Under current law, Tennessee citizens are discouraged from insuring their savings against the devaluation of the dollar because they are penalized with taxation for doing so. House Bill 514 removes the disincentives to holding gold and silver for this purpose. Here are a few reasons why we strongly urge you to vote YES on House Bill 514:
- Purchasers of precious metals are not “consuming” them, making a sales tax and/or use tax inappropriate in the first place. Precious metals purchasers are holding these metals for resale or exchange, like a currency or investment.
- Taxing gold and silver is a de facto investment penalty on Tennessee citizens (usually of humble means) who seek to hold some of their savings in real assets that are insulated from inflation and financial turmoil. It’s also discriminatory, because purchases of stocks, bonds, mutual funds, ETFs, real estate, and every other financial instrument are not subject to sales tax.
- The exchange of one dollar for four quarters is a nontaxable event. Exchanging dollars for the only form of money mentioned in the U.S. Constitution should not be taxed.
- Taxing the purchase of monetary metals would also undermine Tennessee businesses (and reduce Tennessee state revenues). Many Tennesseans will buy and/or store their precious metals in nearby Alabama, Georgia, Missouri, North Carolina, and Virginia, which do not charge sales tax on precious metals.
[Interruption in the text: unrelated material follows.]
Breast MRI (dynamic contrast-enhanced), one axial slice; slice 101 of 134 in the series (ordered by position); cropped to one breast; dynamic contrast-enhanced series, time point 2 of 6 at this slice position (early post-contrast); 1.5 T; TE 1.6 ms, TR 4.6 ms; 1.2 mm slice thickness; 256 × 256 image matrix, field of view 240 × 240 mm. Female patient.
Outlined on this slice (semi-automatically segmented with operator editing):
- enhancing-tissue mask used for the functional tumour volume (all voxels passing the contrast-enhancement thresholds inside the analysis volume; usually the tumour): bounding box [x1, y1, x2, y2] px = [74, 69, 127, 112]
- There is a national trend to remove sales taxation from precious metals, with 42 states already having done so in whole or in part. Arkansas, Mississippi, Hawaii, and Maine are expected to consider measures to remove sales taxation from precious metals in the upcoming weeks.
- Studies have shown that states actually lose revenue when they tax the purchase of gold and silver. Washington and Nebraska considered repealing longstanding exemptions on precious metals in their states but legislators realized the major policy error this would entail and the measure didn’t make it out of committee in either state.
Louisiana and Ohio both briefly imposed a sales tax on precious metals recently – but the legislature quickly reversed course after one year when businesses, coin conventions, and state revenues left the state.
That’s why any revenue collected from precious metals sales taxes would almost certainly be surpassed by the tax revenue lost from coin conventions, businesses, and other economic activity leaving the state.
Meanwhile, 42 states have removed some or all taxes from the purchase of gold and silver. Tennessee currently stands against the vast majority of its peers and its neighbors.
The Sound Money Defense League strongly supports and is actively working with lawmakers in Tennessee to ensure passage of this important measure. Kentucky, Mississippi, Hawaii, and Alabama are just a few of the other states fighting their own sound money battles in 2022.